Eltern im Hansaviertel fordern eine Verkehrsinsel zur Überquerung der Strempelstraße an der Kreuzung Dethardingstraße. „Sie haben uns berichtet, dass es Schülern auf dem Weg zur Bushaltestelle Probleme bereitet, die Straße zu überqueren, weil sie so breit ist“, sagt Karsten Cornelius (SPD), Vorsitzender des Ortsbeirates Hansaviertel. Betroffen sei das Stück zwischen dem griechischen Restaurant Mykonos und der Bushaltestelle Dethardingstraße Eine Ampel sei hier nicht erste Wahl, so Cornelius. Stattdessen soll eine Verkehrsinsel als Querungshilfe dienen. „Damit kommen die Schüler in zwei Schritten über die Straße.“ Die Stelle sei gefährlich, weil die Autos aus der Dethardingstraße mit Schwung einbiegen und teilweise auf der linken statt auf der rechten Straßenseite fahren, berichtet Cornelius.
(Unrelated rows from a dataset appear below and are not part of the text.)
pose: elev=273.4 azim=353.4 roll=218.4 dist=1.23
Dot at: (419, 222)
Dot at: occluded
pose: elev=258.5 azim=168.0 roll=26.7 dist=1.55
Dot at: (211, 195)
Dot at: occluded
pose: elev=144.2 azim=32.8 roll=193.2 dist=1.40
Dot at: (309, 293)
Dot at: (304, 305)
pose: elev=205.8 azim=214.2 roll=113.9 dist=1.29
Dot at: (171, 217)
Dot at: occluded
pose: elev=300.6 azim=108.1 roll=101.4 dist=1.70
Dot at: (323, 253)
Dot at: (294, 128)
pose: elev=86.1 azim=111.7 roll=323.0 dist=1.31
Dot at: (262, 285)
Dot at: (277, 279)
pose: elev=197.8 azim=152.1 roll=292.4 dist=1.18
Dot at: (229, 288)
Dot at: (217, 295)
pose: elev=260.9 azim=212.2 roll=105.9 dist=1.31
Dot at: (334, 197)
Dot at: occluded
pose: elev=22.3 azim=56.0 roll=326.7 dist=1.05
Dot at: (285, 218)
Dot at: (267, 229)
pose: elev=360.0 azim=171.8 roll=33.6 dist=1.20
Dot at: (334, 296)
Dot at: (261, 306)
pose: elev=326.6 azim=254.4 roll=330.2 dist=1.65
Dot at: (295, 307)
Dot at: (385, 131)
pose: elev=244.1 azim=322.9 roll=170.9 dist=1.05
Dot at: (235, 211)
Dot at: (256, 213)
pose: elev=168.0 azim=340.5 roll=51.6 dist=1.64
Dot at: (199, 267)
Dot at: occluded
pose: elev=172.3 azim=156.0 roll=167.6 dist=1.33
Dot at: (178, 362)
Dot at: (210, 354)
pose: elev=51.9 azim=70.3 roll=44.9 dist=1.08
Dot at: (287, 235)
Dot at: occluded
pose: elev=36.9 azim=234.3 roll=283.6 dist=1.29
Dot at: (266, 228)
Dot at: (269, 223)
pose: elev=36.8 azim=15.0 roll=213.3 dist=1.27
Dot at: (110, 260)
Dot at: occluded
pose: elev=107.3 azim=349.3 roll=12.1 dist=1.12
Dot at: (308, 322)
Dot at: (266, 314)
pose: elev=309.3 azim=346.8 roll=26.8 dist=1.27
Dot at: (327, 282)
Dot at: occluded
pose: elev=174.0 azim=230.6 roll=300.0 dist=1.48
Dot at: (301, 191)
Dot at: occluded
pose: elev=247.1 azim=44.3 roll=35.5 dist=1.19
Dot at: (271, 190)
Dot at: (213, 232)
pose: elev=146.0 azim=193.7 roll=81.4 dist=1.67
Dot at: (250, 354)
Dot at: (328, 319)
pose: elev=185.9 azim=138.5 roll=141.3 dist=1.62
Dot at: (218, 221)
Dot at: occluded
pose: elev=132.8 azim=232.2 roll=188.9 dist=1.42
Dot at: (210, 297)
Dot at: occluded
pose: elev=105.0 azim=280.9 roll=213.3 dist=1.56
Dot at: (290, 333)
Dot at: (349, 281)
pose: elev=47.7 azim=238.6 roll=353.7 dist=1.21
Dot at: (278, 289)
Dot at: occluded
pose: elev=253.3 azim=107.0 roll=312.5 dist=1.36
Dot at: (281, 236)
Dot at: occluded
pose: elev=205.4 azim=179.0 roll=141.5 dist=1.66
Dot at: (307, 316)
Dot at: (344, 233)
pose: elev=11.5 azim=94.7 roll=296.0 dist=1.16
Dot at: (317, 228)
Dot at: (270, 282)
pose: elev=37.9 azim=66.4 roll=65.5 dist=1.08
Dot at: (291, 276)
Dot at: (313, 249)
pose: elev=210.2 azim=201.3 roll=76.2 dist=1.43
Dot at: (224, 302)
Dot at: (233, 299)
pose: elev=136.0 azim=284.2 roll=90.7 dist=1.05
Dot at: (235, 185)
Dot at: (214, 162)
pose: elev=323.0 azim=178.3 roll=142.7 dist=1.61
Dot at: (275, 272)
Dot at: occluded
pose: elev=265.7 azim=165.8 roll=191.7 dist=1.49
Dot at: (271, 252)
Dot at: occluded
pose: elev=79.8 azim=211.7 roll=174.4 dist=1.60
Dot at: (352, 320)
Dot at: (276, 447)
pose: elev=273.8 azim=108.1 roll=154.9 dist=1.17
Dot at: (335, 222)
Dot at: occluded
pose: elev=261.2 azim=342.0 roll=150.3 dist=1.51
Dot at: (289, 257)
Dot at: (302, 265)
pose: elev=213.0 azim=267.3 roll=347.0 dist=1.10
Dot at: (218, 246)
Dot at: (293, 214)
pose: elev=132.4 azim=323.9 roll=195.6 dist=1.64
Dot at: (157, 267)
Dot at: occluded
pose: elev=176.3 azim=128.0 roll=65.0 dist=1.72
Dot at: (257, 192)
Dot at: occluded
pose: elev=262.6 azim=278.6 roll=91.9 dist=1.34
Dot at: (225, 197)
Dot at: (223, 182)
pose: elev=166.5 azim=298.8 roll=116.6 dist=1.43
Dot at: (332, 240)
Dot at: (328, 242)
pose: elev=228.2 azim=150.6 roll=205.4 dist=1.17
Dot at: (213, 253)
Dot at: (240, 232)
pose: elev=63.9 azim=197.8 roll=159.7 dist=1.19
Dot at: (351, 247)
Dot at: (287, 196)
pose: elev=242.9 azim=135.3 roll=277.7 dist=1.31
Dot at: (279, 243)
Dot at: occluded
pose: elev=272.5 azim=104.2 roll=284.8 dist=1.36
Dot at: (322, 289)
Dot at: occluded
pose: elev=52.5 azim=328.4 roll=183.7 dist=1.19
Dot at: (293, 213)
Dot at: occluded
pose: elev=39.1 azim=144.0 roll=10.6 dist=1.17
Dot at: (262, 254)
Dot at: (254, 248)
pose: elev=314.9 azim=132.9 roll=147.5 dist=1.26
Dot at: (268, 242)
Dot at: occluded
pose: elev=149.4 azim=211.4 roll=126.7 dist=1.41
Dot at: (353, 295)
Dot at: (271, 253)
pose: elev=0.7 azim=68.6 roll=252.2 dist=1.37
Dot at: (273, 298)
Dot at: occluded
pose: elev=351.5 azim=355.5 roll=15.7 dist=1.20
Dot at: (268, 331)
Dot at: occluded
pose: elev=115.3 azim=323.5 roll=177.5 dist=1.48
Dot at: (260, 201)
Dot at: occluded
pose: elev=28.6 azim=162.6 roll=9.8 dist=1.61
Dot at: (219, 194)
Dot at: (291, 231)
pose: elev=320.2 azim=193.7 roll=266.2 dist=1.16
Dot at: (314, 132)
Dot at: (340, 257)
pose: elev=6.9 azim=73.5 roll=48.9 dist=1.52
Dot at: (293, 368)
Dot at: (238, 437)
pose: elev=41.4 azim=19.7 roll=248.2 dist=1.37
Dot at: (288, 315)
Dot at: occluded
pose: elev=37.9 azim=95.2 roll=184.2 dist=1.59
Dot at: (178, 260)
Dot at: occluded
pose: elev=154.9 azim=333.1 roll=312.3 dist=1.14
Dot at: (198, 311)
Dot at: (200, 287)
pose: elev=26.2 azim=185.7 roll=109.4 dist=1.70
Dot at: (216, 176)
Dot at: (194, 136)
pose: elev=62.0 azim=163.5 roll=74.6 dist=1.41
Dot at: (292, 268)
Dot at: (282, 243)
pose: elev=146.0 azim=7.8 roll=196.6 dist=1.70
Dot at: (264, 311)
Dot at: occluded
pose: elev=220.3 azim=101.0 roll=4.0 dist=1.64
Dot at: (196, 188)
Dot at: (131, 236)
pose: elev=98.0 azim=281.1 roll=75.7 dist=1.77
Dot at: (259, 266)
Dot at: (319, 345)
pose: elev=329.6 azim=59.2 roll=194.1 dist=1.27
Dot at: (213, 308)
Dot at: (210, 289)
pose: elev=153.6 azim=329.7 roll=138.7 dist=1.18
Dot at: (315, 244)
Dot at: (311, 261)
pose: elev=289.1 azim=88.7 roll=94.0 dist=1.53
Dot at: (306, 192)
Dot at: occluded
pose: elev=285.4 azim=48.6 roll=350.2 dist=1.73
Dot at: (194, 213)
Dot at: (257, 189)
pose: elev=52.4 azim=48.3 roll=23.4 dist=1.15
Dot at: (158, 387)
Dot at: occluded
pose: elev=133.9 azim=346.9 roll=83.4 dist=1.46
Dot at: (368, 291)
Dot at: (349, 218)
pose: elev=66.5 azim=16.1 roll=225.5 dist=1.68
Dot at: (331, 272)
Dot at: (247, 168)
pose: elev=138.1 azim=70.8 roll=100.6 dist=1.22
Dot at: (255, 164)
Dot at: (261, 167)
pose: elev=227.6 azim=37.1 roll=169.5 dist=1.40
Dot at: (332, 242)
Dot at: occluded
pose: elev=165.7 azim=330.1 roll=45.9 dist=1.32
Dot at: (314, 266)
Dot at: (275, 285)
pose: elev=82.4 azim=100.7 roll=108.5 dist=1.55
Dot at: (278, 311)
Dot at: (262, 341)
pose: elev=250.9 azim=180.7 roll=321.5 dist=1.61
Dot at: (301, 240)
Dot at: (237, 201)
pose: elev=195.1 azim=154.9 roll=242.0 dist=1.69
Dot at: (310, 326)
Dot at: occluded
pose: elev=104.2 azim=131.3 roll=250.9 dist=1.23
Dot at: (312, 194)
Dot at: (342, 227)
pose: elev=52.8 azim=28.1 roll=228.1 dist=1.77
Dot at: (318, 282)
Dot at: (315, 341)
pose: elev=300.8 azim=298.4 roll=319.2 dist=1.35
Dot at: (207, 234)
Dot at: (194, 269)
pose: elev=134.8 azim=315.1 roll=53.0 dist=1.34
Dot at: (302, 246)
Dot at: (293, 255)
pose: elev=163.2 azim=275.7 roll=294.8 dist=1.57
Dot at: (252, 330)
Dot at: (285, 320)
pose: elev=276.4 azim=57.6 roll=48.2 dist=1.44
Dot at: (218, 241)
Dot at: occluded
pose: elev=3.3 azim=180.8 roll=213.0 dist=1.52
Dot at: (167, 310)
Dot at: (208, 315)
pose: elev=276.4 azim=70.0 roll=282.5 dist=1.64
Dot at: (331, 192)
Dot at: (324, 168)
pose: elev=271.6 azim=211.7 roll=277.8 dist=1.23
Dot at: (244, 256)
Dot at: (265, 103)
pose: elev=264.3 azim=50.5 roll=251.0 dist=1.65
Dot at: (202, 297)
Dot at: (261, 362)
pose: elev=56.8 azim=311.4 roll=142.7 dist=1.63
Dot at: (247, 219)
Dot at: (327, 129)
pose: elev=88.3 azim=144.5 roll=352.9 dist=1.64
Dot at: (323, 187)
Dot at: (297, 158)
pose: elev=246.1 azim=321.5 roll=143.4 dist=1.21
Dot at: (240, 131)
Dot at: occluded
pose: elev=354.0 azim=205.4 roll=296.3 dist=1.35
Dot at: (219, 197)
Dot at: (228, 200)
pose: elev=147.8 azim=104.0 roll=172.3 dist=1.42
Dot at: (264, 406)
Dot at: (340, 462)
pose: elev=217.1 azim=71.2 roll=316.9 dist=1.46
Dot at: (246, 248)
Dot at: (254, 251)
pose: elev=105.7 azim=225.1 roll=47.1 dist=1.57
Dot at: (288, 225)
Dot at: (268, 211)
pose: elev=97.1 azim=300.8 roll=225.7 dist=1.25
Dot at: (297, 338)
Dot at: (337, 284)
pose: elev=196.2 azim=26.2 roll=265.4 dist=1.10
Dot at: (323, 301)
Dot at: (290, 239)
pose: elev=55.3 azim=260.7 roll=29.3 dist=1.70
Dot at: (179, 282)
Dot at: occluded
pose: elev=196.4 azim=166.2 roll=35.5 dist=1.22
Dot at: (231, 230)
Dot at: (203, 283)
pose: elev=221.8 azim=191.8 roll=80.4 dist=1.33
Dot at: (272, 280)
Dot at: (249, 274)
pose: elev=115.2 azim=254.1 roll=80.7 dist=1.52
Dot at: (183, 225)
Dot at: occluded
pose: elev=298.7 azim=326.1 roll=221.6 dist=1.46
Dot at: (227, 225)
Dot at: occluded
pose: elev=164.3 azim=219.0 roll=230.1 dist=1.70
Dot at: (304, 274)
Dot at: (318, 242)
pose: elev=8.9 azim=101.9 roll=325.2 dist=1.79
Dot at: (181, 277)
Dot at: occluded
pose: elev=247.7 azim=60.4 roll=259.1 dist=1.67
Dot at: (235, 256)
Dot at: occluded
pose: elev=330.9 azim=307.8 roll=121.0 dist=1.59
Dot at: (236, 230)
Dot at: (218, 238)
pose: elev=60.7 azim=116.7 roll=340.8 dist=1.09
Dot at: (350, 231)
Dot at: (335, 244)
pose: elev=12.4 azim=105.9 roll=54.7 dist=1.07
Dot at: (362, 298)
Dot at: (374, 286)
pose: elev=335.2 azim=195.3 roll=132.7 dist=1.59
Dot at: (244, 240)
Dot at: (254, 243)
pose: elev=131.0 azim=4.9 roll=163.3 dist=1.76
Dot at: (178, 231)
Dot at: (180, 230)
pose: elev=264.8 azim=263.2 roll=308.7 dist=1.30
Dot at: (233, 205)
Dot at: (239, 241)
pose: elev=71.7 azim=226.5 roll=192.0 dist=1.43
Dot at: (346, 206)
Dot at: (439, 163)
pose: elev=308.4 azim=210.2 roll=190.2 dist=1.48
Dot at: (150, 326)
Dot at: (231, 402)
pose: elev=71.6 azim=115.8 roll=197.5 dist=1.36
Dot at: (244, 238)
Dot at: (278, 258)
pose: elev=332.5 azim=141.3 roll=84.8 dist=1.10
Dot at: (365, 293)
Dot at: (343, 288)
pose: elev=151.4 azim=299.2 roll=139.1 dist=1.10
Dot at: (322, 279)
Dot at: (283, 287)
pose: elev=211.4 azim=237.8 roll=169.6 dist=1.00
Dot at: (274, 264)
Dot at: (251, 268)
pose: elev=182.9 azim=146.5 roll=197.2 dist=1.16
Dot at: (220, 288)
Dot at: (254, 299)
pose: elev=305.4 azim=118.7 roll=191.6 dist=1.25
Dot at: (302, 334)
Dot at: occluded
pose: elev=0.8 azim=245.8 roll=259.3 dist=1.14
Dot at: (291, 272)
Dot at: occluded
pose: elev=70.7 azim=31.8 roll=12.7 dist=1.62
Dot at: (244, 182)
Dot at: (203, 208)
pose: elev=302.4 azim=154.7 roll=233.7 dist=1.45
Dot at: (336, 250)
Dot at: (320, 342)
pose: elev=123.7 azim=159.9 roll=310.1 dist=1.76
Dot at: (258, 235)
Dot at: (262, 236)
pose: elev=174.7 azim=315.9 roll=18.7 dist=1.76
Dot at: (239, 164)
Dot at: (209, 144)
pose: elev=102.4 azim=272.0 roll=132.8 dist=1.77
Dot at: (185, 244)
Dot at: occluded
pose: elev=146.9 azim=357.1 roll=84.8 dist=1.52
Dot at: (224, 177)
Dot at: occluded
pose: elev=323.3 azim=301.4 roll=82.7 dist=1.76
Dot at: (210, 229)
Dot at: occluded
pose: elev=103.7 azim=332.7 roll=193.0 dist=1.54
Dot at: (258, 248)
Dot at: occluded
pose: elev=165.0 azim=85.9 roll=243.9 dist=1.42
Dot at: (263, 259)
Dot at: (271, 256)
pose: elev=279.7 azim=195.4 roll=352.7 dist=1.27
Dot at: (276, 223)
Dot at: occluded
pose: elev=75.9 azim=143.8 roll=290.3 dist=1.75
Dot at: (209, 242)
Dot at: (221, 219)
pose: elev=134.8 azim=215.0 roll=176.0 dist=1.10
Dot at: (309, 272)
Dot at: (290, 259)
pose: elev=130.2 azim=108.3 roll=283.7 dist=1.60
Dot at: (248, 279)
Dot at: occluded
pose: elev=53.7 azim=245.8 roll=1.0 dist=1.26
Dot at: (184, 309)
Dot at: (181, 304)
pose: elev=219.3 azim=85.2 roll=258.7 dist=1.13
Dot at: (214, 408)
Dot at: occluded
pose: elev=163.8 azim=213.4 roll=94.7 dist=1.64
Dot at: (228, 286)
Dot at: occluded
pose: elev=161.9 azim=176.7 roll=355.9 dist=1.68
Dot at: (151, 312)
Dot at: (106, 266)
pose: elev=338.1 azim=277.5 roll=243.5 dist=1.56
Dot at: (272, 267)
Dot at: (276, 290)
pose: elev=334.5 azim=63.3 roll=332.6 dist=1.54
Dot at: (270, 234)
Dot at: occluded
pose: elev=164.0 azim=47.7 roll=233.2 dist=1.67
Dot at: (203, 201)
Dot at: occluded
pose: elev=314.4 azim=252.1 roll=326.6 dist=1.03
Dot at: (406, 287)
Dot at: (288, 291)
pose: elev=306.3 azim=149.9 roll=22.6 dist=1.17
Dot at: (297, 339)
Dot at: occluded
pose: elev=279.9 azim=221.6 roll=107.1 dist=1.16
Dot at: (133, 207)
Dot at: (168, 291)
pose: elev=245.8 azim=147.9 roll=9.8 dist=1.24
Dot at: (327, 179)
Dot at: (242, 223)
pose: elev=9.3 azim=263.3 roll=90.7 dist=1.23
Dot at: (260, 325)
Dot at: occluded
Rostocks Bausenator Holger Matthäus (Grüne) will sich das Problem genau ansehen. „So ein Vorschlag im Rahmen der Schulwegsicherung wird wohlwollend aufgenommen und sorgfältig geprüft.“ Wichtige Informationen seien: Wie viel Fußgänger queren die Straße? Gibt es Alternativen? Wie viele Autos fahren auf der Straße? Wo liegt die Höchstgeschwindigkeit? Wie schnell fahren die Autos tatsächlich?

„Dafür gibt es dann Vorschriften, was überhaupt zulässig und geeignet ist, um eine Verkehrssicherheit festzustellen“, erläutert Matthäus die Hintergründe so einer Überprüfung.

Eine Fußgängerquerungshilfe koste rund 5000 Euro, ein Fußgängerschutzweg (besser bekannt als „Zebrastreifen“) etwa 15000 Euro und eine Ampel circa 50000 Euro. „Im städtischen Haushalt haben wir genau für solche Situationen zur Schaffung von Verkehrssicherheit insgesamt 200000 Euro pro Jahr zur Verfügung“, so der Bausenator.